Christmas is a time of news and reconnecting with extended family and friends who may live at a distance. We await “the witness” and learn—perhaps through a handwritten message—important news. In the story of the Nativity, news traveled slowly and was received years—and for some—decades later. Distance and connection may be the reason why the New Message was not delivered sooner. As in the Wise Men’s case, you may find yourself traveling and reaching out to become closer to a person in need. Will you become a shepherd of protection, or the legendary Wise Men providing support, comfort, and gifts? If you are symbolically a Mary or Joseph, blessings to those who open the door to witness the moment of unexpected miracles!
“Be Not Be Afraid”
Not all are joyous and allow the Christmas season to create a blanket of warmth. Feelings of fear or grief can be an overwhelming weight. “Be not be afraid” are words of faith [stated by the angels] that can aid in moments when we feel uncertain and need strength. During these times, think about the one who speaks to you and compels you forward. Is it the angels? Joseph and Mary, or, perhaps, the shepherds? “Be not afraid” is a calling to each of us in the hope the actions of biblical people will assist us in times of wonder and need.

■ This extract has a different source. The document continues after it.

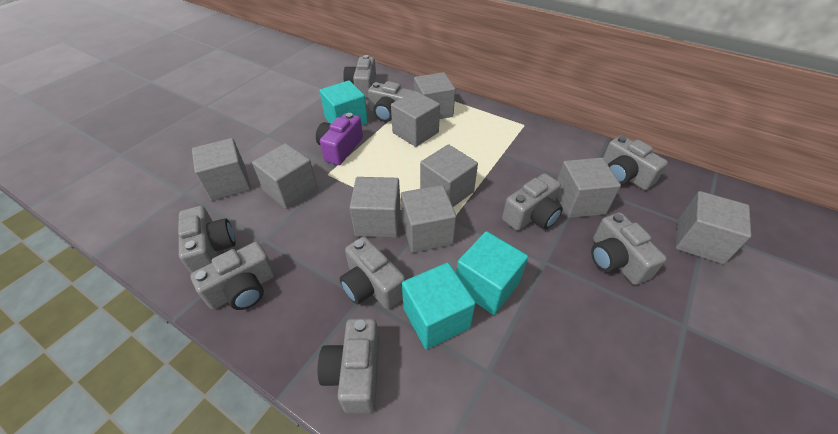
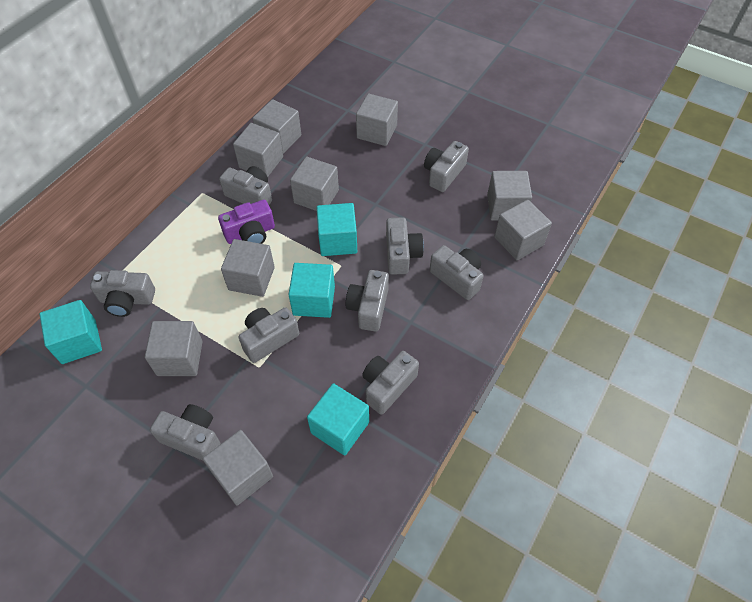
turquoise cube: [319,80,368,125] [402,262,476,349] [456,231,528,315] = 3 -> [39,300,102,364] [288,263,335,318] [307,383,369,455] [317,203,357,256] = 4

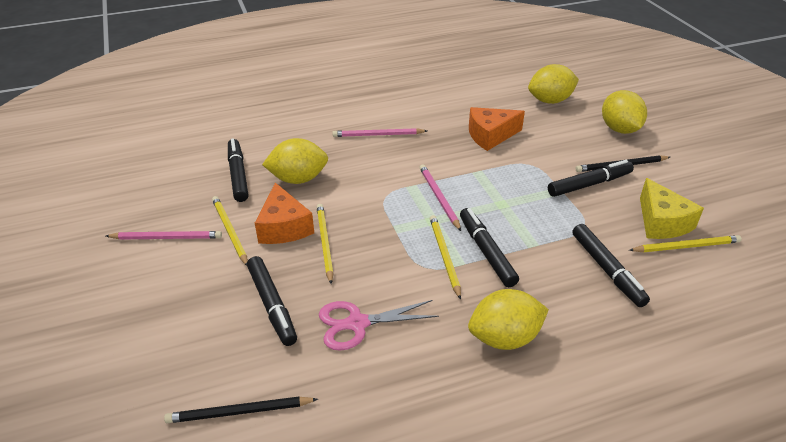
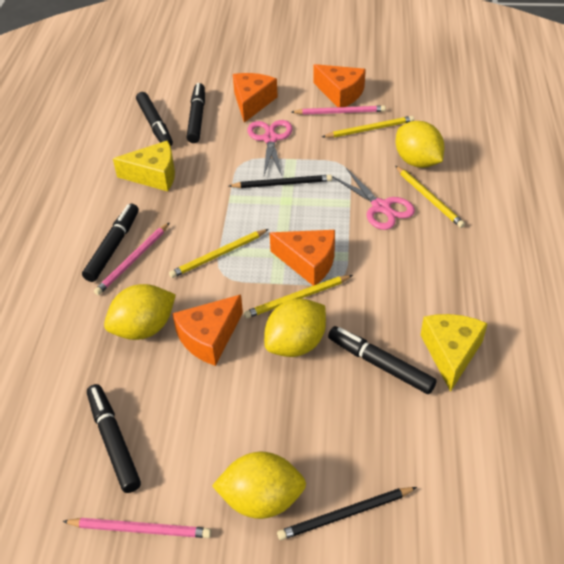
orange cheese: [255,182,314,244] [469,107,525,151] = 2 -> [172,295,243,366] [233,73,278,123] [270,230,335,286] [314,64,366,107] = 4
pink scissors: [319,300,439,351] = 1 -> [247,120,292,176] [332,168,415,230] = 2
yellow cheese: [640,178,704,239] = 1 -> [113,140,175,191] [421,314,488,392] = 2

For children, Christmas is a time to learn why the season contains unimaginable miracles and the need to follow faith and light. No matter what our age, the Christmas box containing our Nativity contains beautiful figurines, which represent our faith in Jesus, Mary and Joseph, the witnesses, and the angels. A child as young as 18 months can learn about the Oldest Story through magnets and books until they are ready to handle the porcelain figures with their own hands.
From babies to wise men and women, the story of the Nativity can guide our way, year after year, to fully celebrate Jesus’ birth and sing a song of tribute—Happy Birthday!